If the two indeed turned out to be the same woman, what a story she would have to tell. A former Miss Wyoming, Joyce McKinney travelled to Britain in 1977 in pursuit of a six foot four, 17-stone Mormon called Kirk Anderson, who had jilted her. With the help of another man and an imitation gun, she kidnapped Anderson and tried unsuccessfully to seduce him. After two days, she took a more direct approach, chained him to a bed and had her way with him. Later arrested for false imprisonment and carrying an imitation firearm, she came up with one of the quotes of the year. "I loved him so much that I would ski naked down Mount Everest with a carnation up my nose if he asked me to," she told the court.

Could the Mormon-lover possibly be the pit-bull cloner? Here is a story that won't go away.

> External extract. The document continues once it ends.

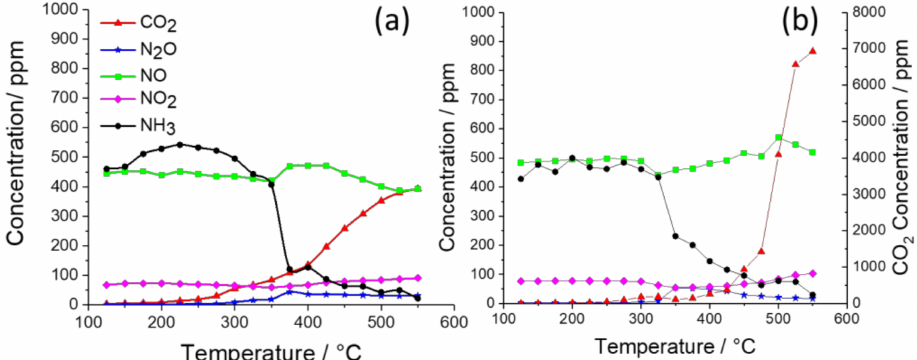
Figure 6. Performance of 2%Ag–15%K/CZA tested in a simulated exhaust gas containing NH 3 as reductant ( a ) in the absence of carbon black, and ( b ) in the presence of carbon black.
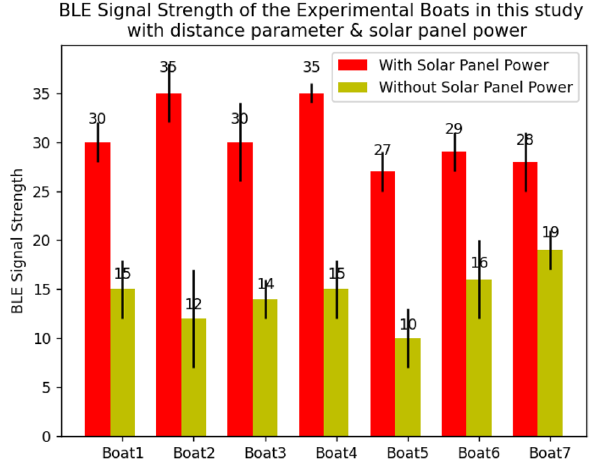
Fig. 12 Experimental result of BLE signal strength with distance parameter a red line indicated BLE signal strength will be higher if the boat is equipped with solar panel to achieve more far distance; b brown line indicated BLE signal strength without any solar panel resulting short distance hours of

* Forever looking for new, thrilling areas of intimate investigation, the media has discovered that there is something profitably intriguing about illness. While it may not be quite as fascinating as the sex lives of the famous, their diseases provide an excuse for the kind of prurience which takes the form of fake sympathy.

In California, staff at a hospital have been unable to resist nosing through the medical records of famous patients. One administrative assistant found the information concerning Farrah Fawcett Major's cancer so upsetting that she was obliged to sell it to the National Enquirer. Paul Newman was recently on the receiving end of this new brand of medi-porn, and he has been followed by the Duke of Edinburgh. Palace authorities, attempting to fire-fight stories that he is suffering from prostate cancer, turned to the recent spanking case of Max Mosley. The judge's ruling had "made the public interest case clearly," said a spokesman.

Little did Max Mosley know, as he had his hair checked for lice by call-girl/prison guards, that his sado-masochistic games would have a direct effect on the British royal family.